## WHAT IS NEEDED
Copy every line of text in the entries below word for word, with no changes.

+++

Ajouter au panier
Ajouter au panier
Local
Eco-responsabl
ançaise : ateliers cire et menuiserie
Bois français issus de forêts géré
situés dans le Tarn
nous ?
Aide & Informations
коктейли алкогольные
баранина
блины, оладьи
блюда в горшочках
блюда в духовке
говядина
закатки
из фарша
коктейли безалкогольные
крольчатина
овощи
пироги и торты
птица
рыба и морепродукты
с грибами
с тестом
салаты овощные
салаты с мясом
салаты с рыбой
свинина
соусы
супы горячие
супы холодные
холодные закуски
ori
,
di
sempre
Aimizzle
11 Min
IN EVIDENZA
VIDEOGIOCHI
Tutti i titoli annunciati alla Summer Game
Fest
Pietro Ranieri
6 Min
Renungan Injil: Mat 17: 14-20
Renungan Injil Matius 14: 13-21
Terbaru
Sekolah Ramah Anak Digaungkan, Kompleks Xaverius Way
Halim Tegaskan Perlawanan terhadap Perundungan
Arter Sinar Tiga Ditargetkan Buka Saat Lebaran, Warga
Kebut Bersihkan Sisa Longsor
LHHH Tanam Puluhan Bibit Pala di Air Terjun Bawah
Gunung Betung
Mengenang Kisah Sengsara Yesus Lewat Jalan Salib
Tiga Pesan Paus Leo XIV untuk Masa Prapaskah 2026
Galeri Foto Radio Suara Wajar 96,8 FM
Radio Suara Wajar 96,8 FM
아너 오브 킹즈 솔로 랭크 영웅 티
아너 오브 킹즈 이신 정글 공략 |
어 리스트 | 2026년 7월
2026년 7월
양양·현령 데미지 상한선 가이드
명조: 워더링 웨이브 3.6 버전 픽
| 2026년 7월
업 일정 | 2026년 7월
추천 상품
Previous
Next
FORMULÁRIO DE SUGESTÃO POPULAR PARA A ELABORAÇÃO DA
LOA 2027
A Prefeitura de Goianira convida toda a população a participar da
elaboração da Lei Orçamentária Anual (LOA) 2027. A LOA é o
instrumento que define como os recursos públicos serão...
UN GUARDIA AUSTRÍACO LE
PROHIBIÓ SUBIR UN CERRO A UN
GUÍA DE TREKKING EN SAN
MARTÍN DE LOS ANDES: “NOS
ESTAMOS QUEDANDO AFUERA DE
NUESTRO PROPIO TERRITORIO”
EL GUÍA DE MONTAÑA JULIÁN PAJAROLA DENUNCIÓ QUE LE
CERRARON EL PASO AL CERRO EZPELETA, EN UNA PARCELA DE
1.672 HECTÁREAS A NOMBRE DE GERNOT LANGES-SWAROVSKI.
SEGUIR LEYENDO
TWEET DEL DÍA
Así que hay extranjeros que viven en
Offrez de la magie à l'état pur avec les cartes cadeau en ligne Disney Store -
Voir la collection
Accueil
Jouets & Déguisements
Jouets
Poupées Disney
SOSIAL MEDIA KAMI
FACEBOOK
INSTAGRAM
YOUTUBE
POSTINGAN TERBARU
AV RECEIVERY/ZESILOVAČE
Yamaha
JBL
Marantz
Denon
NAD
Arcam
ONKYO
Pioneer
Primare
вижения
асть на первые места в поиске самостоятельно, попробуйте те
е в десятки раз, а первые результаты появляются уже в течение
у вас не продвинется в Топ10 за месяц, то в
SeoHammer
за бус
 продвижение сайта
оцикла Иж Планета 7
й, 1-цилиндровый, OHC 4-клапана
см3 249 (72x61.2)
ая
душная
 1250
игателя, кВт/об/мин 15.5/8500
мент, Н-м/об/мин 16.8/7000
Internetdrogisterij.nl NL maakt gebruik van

+++

## YOUR SOLUTION
Ajouter au panier
Ajouter au panier
Local
Eco-responsabl
ançaise : ateliers cire et menuiserie
Bois français issus de forêts géré
situés dans le Tarn
nous ?
Aide & Informations
коктейли алкогольные
баранина
блины, оладьи
блюда в горшочках
блюда в духовке
говядина
закатки
из фарша
коктейли безалкогольные
крольчатина
овощи
пироги и торты
птица
рыба и морепродукты
с грибами
с тестом
салаты овощные
салаты с мясом
салаты с рыбой
свинина
соусы
супы горячие
супы холодные
холодные закуски
ori
,
di
sempre
Aimizzle
11 Min
IN EVIDENZA
VIDEOGIOCHI
Tutti i titoli annunciati alla Summer Game
Fest
Pietro Ranieri
6 Min
Renungan Injil: Mat 17: 14-20
Renungan Injil Matius 14: 13-21
Terbaru
Sekolah Ramah Anak Digaungkan, Kompleks Xaverius Way
Halim Tegaskan Perlawanan terhadap Perundungan
Arter Sinar Tiga Ditargetkan Buka Saat Lebaran, Warga
Kebut Bersihkan Sisa Longsor
LHHH Tanam Puluhan Bibit Pala di Air Terjun Bawah
Gunung Betung
Mengenang Kisah Sengsara Yesus Lewat Jalan Salib
Tiga Pesan Paus Leo XIV untuk Masa Prapaskah 2026
Galeri Foto Radio Suara Wajar 96,8 FM
Radio Suara Wajar 96,8 FM
아너 오브 킹즈 솔로 랭크 영웅 티
아너 오브 킹즈 이신 정글 공략 |
어 리스트 | 2026년 7월
2026년 7월
양양·현령 데미지 상한선 가이드
명조: 워더링 웨이브 3.6 버전 픽
| 2026년 7월
업 일정 | 2026년 7월
추천 상품
Previous
Next
FORMULÁRIO DE SUGESTÃO POPULAR PARA A ELABORAÇÃO DA
LOA 2027
A Prefeitura de Goianira convida toda a população a participar da
elaboração da Lei Orçamentária Anual (LOA) 2027. A LOA é o
instrumento que define como os recursos públicos serão...
UN GUARDIA AUSTRÍACO LE
PROHIBIÓ SUBIR UN CERRO A UN
GUÍA DE TREKKING EN SAN
MARTÍN DE LOS ANDES: “NOS
ESTAMOS QUEDANDO AFUERA DE
NUESTRO PROPIO TERRITORIO”
EL GUÍA DE MONTAÑA JULIÁN PAJAROLA DENUNCIÓ QUE LE
CERRARON EL PASO AL CERRO EZPELETA, EN UNA PARCELA DE
1.672 HECTÁREAS A NOMBRE DE GERNOT LANGES-SWAROVSKI.
SEGUIR LEYENDO
TWEET DEL DÍA
Así que hay extranjeros que viven en
Offrez de la magie à l'état pur avec les cartes cadeau en ligne Disney Store -
Voir la collection
Accueil
Jouets & Déguisements
Jouets
Poupées Disney
SOSIAL MEDIA KAMI
FACEBOOK
INSTAGRAM
YOUTUBE
POSTINGAN TERBARU
AV RECEIVERY/ZESILOVAČE
Yamaha
JBL
Marantz
Denon
NAD
Arcam
ONKYO
Pioneer
Primare
вижения
асть на первые места в поиске самостоятельно, попробуйте те
е в десятки раз, а первые результаты появляются уже в течение
у вас не продвинется в Топ10 за месяц, то в
SeoHammer
за бус
 продвижение сайта
оцикла Иж Планета 7
й, 1-цилиндровый, OHC 4-клапана
см3 249 (72x61.2)
ая
душная
 1250
игателя, кВт/об/мин 15.5/8500
мент, Н-м/об/мин 16.8/7000
Internetdrogisterij.nl NL maakt gebruik van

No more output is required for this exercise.